The Arctic Home in the Vedas is a 1903 book on the origin of Aryanic People by Bal Gangadhar Tilak, a mathematician turned astronomer, historian, journalist, philosopher and political leader of India. It propounded the idea that the North Pole was the original home of Aryans during the pre-glacial period which they had to leave due to the ice deluge around 8000 B.C. and had to migrate to the Northern parts of Europe and Asia in search of lands for new settlements. In support to his theory, Tilak presented certain Vedic hymns, Avestic passages, Vedic chronology and Vedic calendars with interpretations of the contents in detail.
The book was written at the end of 1898, but was first published in March 1903 in Pune.

Background

Man was believed to be post-glacial, and the theory of an Asiatic origin of the Aryan peoples prevailed. The age of the oldest Vedic period, however, was carried back to 4500 BC by scholars including the author himself after scientific astronomical research in correlation with the evidence found in the Vedic hymns.
Tilak cites a book by William F. Warren, the first President of Boston University, Paradise Found or the Cradle of the Human Race at the North Pole, as having anticipated his ideas to some extent. Warren dedicated his book to Max Müller, with whom Tilak had shared ideas before the book was completed.
Tilak held the view that further study of Vedic hymns and Avestan passages might reveal the long vista of primitive Aryan antiquity.

Summary of Tilak’s polar theory

The book has about 470 pages, containing a Preface by the Author and thirteen chapters.

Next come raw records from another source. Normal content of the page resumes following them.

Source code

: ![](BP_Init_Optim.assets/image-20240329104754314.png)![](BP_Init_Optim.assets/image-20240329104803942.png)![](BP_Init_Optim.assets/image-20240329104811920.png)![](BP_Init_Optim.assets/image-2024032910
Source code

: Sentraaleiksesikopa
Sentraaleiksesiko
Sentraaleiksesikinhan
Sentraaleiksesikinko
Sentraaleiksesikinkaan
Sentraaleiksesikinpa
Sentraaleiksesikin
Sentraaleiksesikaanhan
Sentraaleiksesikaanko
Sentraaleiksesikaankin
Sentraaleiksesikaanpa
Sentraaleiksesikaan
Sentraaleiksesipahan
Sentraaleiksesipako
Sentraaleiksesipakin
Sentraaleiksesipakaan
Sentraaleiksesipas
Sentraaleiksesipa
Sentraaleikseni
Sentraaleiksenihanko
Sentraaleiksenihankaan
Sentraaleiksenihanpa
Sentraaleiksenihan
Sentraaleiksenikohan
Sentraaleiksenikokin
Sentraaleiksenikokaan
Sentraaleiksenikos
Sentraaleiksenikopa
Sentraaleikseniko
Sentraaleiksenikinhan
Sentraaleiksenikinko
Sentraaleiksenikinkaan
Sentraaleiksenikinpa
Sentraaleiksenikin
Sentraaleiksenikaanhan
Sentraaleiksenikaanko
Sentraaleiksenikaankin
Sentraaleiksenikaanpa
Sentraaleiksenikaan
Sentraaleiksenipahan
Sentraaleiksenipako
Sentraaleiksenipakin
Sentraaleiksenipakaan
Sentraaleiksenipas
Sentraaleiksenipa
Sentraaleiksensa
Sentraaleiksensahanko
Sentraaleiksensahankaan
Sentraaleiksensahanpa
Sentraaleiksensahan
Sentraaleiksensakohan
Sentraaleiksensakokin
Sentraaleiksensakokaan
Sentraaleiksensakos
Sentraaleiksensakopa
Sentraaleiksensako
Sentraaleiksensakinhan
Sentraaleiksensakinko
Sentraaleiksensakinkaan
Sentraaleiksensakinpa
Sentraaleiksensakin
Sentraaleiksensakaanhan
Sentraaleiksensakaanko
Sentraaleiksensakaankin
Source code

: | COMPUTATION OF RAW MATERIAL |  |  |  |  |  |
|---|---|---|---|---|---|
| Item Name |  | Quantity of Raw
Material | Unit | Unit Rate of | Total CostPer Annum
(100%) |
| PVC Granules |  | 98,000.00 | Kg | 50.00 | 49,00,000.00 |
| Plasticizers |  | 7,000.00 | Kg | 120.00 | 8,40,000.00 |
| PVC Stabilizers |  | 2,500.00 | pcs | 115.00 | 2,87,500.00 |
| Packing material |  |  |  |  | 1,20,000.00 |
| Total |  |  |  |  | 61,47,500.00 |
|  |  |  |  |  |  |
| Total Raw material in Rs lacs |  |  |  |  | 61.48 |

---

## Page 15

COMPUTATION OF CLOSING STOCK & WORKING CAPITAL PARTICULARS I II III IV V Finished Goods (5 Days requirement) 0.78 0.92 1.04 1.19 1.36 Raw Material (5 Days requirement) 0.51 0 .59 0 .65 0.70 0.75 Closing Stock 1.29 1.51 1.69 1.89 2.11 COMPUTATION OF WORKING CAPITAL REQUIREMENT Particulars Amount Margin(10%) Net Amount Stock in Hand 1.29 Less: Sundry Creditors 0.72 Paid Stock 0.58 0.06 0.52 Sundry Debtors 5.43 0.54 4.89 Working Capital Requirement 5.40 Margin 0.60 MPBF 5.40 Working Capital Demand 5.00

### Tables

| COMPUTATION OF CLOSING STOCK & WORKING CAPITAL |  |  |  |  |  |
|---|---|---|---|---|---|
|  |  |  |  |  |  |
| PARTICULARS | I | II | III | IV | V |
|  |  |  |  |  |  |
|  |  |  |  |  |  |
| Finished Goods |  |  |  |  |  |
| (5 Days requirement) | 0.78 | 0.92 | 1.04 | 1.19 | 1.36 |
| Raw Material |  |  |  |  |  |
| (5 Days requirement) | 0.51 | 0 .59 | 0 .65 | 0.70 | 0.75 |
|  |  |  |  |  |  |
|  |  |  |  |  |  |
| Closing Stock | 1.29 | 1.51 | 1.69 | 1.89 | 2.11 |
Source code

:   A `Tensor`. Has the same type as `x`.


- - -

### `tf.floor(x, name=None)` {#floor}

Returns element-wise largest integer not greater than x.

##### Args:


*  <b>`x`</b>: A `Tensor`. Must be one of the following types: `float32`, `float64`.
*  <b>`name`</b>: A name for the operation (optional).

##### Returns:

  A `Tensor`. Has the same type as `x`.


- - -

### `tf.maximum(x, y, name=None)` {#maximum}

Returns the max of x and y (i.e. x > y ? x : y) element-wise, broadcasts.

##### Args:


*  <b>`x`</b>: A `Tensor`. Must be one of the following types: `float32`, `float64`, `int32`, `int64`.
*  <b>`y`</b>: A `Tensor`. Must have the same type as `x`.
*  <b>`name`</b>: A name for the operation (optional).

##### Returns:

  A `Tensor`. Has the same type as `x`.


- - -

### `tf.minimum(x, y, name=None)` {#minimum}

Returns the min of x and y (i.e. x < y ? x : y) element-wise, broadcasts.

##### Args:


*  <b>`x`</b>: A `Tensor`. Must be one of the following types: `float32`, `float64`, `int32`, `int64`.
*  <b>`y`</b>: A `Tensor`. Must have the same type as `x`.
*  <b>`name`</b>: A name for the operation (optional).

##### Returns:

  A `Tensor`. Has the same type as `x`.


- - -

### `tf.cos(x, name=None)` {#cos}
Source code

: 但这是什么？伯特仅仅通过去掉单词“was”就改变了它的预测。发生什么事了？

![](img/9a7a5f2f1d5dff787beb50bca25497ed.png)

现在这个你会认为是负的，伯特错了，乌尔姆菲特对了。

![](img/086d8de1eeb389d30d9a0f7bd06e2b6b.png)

Scriptural sources in support of the theory

1) Vedic References
2) Avestic References
The Arctic Home in the Vedas has been cited in the works of Julius Evola, Savitri Devi, Rene Guenon, Jean Haudry and John G. Bennett. M.S. Golwalkar, in his 1939 publication We or Our Nationhood Defined, famously stated that "Undoubtedly we — Hindus — have been in undisputed and undisturbed possession of this land for over eight or even ten thousand years before the land was invaded by any foreign race." Golwalkar was inspired by Tilak's The Arctic Home in the Vedas. Gowalkar took over the idea of 10,000 years, arguing that the North Pole at that time was located in India.